Unfrozen Water Content Estimation: A Comparison between Ensemble and Non-ensemble Machine Learning Models
Abstract
Unfrozen water content (UWC) is a key parameter affecting a variety of soil physical-mechanical properties and processes in frozen soil systems. However, traditional estimation models suffer limitations due to oversimplified assumptions or limited applicable conditions. Given that, there is a compelling need to explore alternative modeling approaches that leverage machine learning (ML) algorithms, which have shown increasing potential in engineering fields. To this end, this study evaluated and compared six widely known ML algorithms (i.e., three ensemble models: RF, LightGBM and XGBoost; and three non-ensemble models: KNN, SVR and BPNN) for modeling UWC based on collected experimental datasets. These algorithms were optimized and evaluated using a framework combining Bayesian optimization and cross-validation to ensure model stability and generalization.

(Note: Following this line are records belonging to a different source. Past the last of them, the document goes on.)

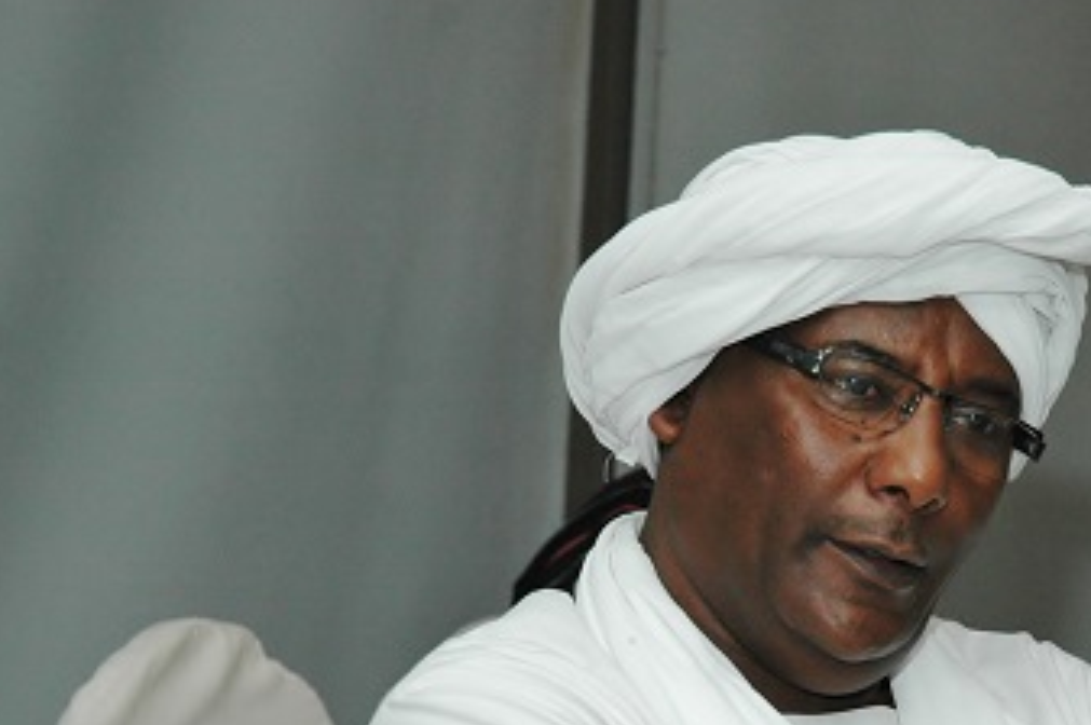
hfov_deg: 13.6
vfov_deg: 9.1
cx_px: 848
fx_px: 4541
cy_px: 615
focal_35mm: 150
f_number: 4.8
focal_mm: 56
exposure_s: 1/60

The results demonstrated that the ensemble tree-based methods, particularly LightGBM and XGBoost, achieved the highest predictive accuracy and superior overall performance. On the other hand, the nonensemble methods exhibited poorer generalization abilities. Interestingly, during 10-fold cross-validation, consistent underperformance was observed for a particular fold, possibly stemming from the challenges of the data distribution in that fold after random shuffling. The present study highlights the effectiveness of ensemble learning approaches, importance of proper hyperparameter tuning and validation strategies, and intrinsic modeling challenges arising from the difference between the freezing and thawing phase change behaviors. This comprehensive ML model comparison and robust training framework provide valuable guidance on selecting suitable data-driven techniques for modeling frozen soil properties for cold regions hydrogeology and engineering practices.